**WHAT IS BEING ASKED:**
Retype the rows between the line holding "# Upgrade Partition" and the line holding "- Any kind of flash interface", both of those lines included, and nothing else.

START TASK INPUT

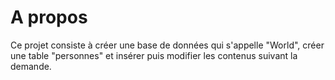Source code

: # A propos

Ce projet consiste à créer une base de données qui s'appelle "World", créer une table "personnes" et insérer puis modifier les contenus suivant la demande.
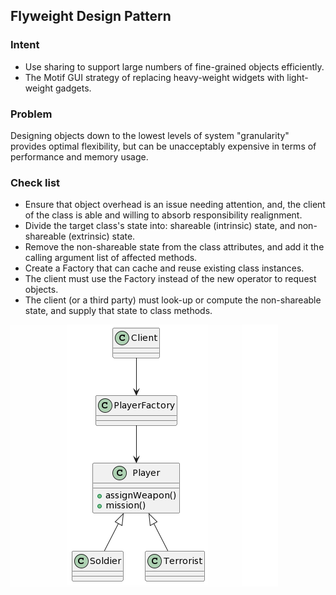 ## Flyweight Design Pattern
### Intent
* Use sharing to support large numbers of fine-grained objects efficiently.
* The Motif GUI strategy of replacing heavy-weight widgets with light-weight gadgets.
### Problem
Designing objects down to the lowest levels of system "granularity" provides optimal flexibility, but can be unacceptably expensive in terms of performance and memory usage.
### Check list
* Ensure that object overhead is an issue needing attention, and, the client of the class is able and willing to absorb responsibility realignment.
* Divide the target class's state into: shareable (intrinsic) state, and non-shareable (extrinsic) state.
* Remove the non-shareable state from the class attributes, and add it the calling argument list of affected methods.
* Create a Factory that can cache and reuse existing class instances.
* The client must use the Factory instead of the new operator to request objects.
* The client (or a third party) must look-up or compute the non-shareable state, and supply that state to class methods.

![image](./Flyweight.png)
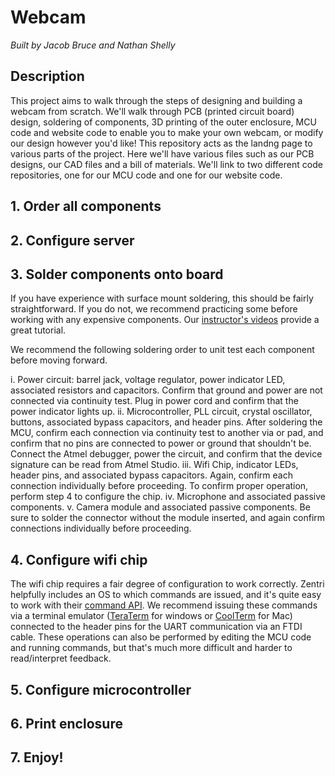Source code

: # Webcam

*Built by Jacob Bruce and Nathan Shelly*

## Description

This project aims to walk through the steps of designing and building a webcam from scratch. We'll walk through PCB (printed circuit board) design, soldering of components, 3D printing of the outer enclosure, MCU code and website code to enable you to make your own webcam, or modify our design however you'd like! This repository acts as the landng page to various parts of the project. Here we'll have various files such as our PCB designs, our CAD files and a bill of materials. We'll link to two different code repositories, one for our MCU code and one for our website code.




## 1. Order all components

## 2. Configure server

## 3. Solder components onto board

If you have experience with surface mount soldering, this should be fairly straightforward. If you do not, we recommend practicing some before working with any expensive components. Our [instructor's videos]( https://www.youtube.com/playlist?list=PL1ec5YBm_crySPZat6Y5e9hxfIUI7d97B) provide a great tutorial.

We recommend the following soldering order to unit test each component before moving forward.

i. Power circuit: barrel jack, voltage regulator, power indicator LED, associated resistors and capacitors. Confirm that ground and power are not connected via continuity test. Plug in power cord and confirm that the power indicator lights up.
ii. Microcontroller, PLL circuit, crystal oscillator, buttons, associated bypass capacitors, and header pins. After soldering the MCU, confirm each connection via continuity test to another via or pad, and confirm that no pins are connected to power or ground that shouldn't be. Connect the Atmel debugger, power the circuit, and confirm that the device signature can be read from Atmel Studio.
iii. Wifi Chip, indicator LEDs, header pins, and associated bypass capacitors. Again, confirm each connection individually before proceeding. To confirm proper operation, perform step 4 to configure the chip.
iv. Microphone and associated passive components.
v. Camera module and associated passive components. Be sure to solder the connector without the module inserted, and again confirm connections individually before proceeding.

## 4. Configure wifi chip

The wifi chip requires a fair degree of configuration to work correctly. Zentri helpfully includes an OS to which commands are issued, and it's quite easy to work with their [command API](https://docs.zentri.com/zentrios/wz/3.3/cmd/commands). We recommend issuing these commands via a terminal emulator ([TeraTerm](https://ttssh2.osdn.jp/index.html.en) for windows or [CoolTerm](http://freeware.the-meiers.org/) for Mac) connected to the header pins for the UART communication via an FTDI cable. These operations can also be performed by editing the MCU code and running commands, but that's much more difficult and harder to read/interpret feedback.



## 5. Configure microcontroller

## 6. Print enclosure

## 7. Enjoy!

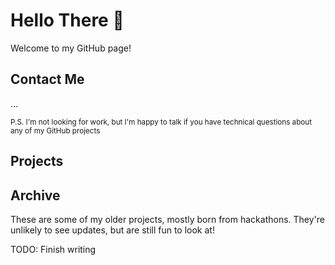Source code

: # Hello There 👋

Welcome to my GitHub page!

## Contact Me

...

<sub>P.S. I'm not looking for work, but I'm happy to talk if you have technical questions about any of my GitHub projects</sub>

## Projects

## Archive
These are some of my older projects, mostly born from hackathons. They're unlikely to see updates, but are still fun to look at!

TODO: Finish writing
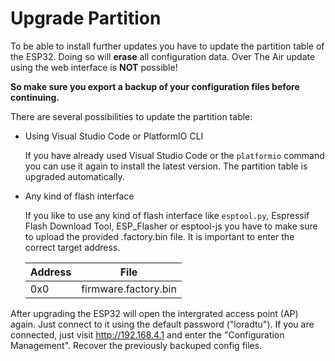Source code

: # Upgrade Partition

To be able to install further updates you have to update the partition table of the ESP32. Doing so will **erase** all configuration data. Over The Air update using the web interface is **NOT** possible!

**So make sure you export a backup of your configuration files before continuing.**

There are several possibilities to update the partition table:

- Using Visual Studio Code or PlatformIO CLI

   If you have already used Visual Studio Code or the `platformio` command you can use it again to install the latest version. The partition table is upgraded automatically.

- Any kind of flash interface

   If you like to use any kind of flash interface like `esptool.py`, Espressif Flash Download Tool, ESP_Flasher or esptool-js you have to make sure to upload the provided .factory.bin file. It is important to enter the correct target address.

   | Address  | File                   |
   | ---------| ---------------------- |
   | 0x0      | firmware.factory.bin  |

After upgrading the ESP32 will open the intergrated access point (AP) again. Just connect to it using the default password ("loradtu"). If you are connected, just visit <http://192.168.4.1> and enter the "Configuration Management". Recover the previously backuped config files.

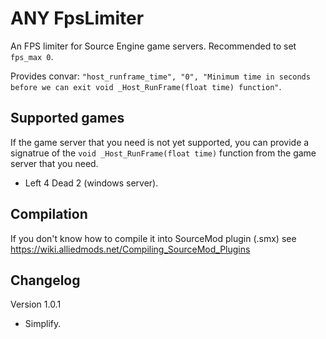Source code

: # ANY FpsLimiter
 
An FPS limiter for Source Engine game servers. Recommended to set `fps_max 0`.

Provides convar: `"host_runframe_time", "0", "Minimum time in seconds before we can exit void _Host_RunFrame(float time) function"`.

## Supported games
If the game server that you need is not yet supported, you can provide a signatrue of the `void _Host_RunFrame(float time)` function from the game server that you need.

- Left 4 Dead 2 (windows server).

## Compilation
If you don't know how to compile it into SourceMod plugin (.smx) see https://wiki.alliedmods.net/Compiling_SourceMod_Plugins

## Changelog

Version 1.0.1
- Simplify.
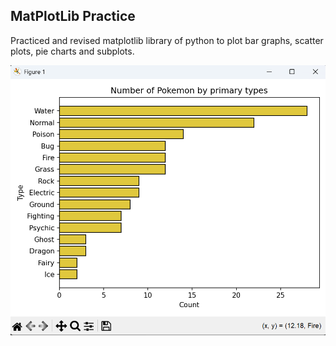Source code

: ## MatPlotLib Practice

Practiced and revised matplotlib library of python to plot bar graphs, scatter plots, pie charts and subplots.

<img src="Screenshot 2025-10-20 120657.png" align="center"></img>
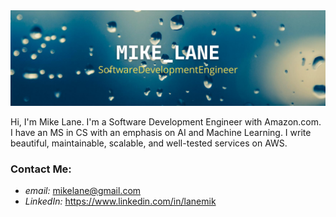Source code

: <!--
**mikelane/mikelane** is a ✨ _special_ ✨ repository because its `README.md` (this file) appears on your GitHub profile.

Here are some ideas to get you started:

- 🔭 I’m currently working on ...
- 🌱 I’m currently learning ...
- 👯 I’m looking to collaborate on ...
- 🤔 I’m looking for help with ...
- 💬 Ask me about ...
- 📫 How to reach me: ...
- 😄 Pronouns: ...
- ⚡ Fun fact: ...
-->
<img src="https://github.com/mikelane/mikelane/blob/master/images/MikeLane.png" />

Hi, I'm Mike Lane. I'm a Software Development Engineer with Amazon.com. I have an MS in CS with an emphasis on AI and Machine Learning. I write beautiful, maintainable, scalable, and well-tested services on AWS.

### Contact Me:
- *email:* mikelane@gmail.com
- *LinkedIn:* https://www.linkedin.com/in/lanemik
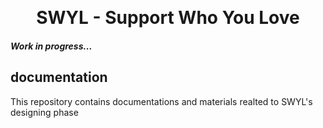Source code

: <p align="center">
<br />
<h1 align="center">SWYL - Support Who You Love</h1>
<h5>Work in progress...</h5>
</p>

## documentation

This repository contains documentations and materials realted to SWYL's designing phase
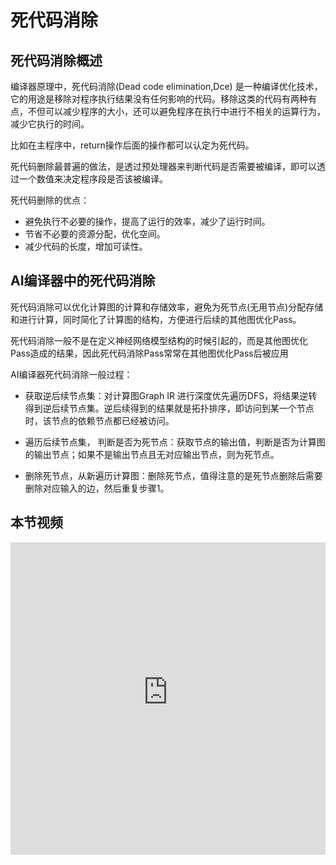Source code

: # 死代码消除

## 死代码消除概述

编译器原理中，死代码消除(Dead code elimination,Dce) 是一种编译优化技术，它的用途是移除对程序执行结果没有任何影响的代码。移除这类的代码有两种有点，不但可以减少程序的大小，还可以避免程序在执行中进行不相关的运算行为，减少它执行的时间。

比如在主程序中，return操作后面的操作都可以认定为死代码。

死代码删除最普遍的做法，是透过预处理器来判断代码是否需要被编译，即可以透过一个数值来决定程序段是否该被编译。

死代码删除的优点：

- 避免执行不必要的操作，提高了运行的效率，减少了运行时间。
- 节省不必要的资源分配，优化空间。
- 减少代码的长度，增加可读性。

## AI编译器中的死代码消除

死代码消除可以优化计算图的计算和存储效率，避免为死节点(无用节点)分配存储和进行计算，同时简化了计算图的结构，方便进行后续的其他图优化Pass。

死代码消除一般不是在定义神经网络模型结构的时候引起的，而是其他图优化Pass造成的结果，因此死代码消除Pass常常在其他图优化Pass后被应用

AI编译器死代码消除一般过程：

- 获取逆后续节点集：对计算图Graph IR 进行深度优先遍历DFS，将结果逆转得到逆后续节点集。逆后续得到的结果就是拓扑排序，即访问到某一个节点时，该节点的依赖节点都已经被访问。

- 遍历后续节点集， 判断是否为死节点：获取节点的输出值，判断是否为计算图的输出节点；如果不是输出节点且无对应输出节点，则为死节点。

- 删除死节点，从新遍历计算图：删除死节点，值得注意的是死节点删除后需要删除对应输入的边，然后重复步骤1。

## 本节视频

<html>
<iframe src="https:&as_wide=1&high_quality=1&danmaku=0&t=30&autoplay=0" width="100%" height="500" scrolling="no" border="0" frameborder="no" framespacing="0" allowfullscreen="true"> </iframe>
</html>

END TASK INPUT

**EXERCISE ANSWER:**
: # Upgrade Partition

To be able to install further updates you have to update the partition table of the ESP32. Doing so will **erase** all configuration data. Over The Air update using the web interface is **NOT** possible!

**So make sure you export a backup of your configuration files before continuing.**

There are several possibilities to update the partition table:

- Using Visual Studio Code or PlatformIO CLI

   If you have already used Visual Studio Code or the `platformio` command you can use it again to install the latest version. The partition table is upgraded automatically.

- Any kind of flash interface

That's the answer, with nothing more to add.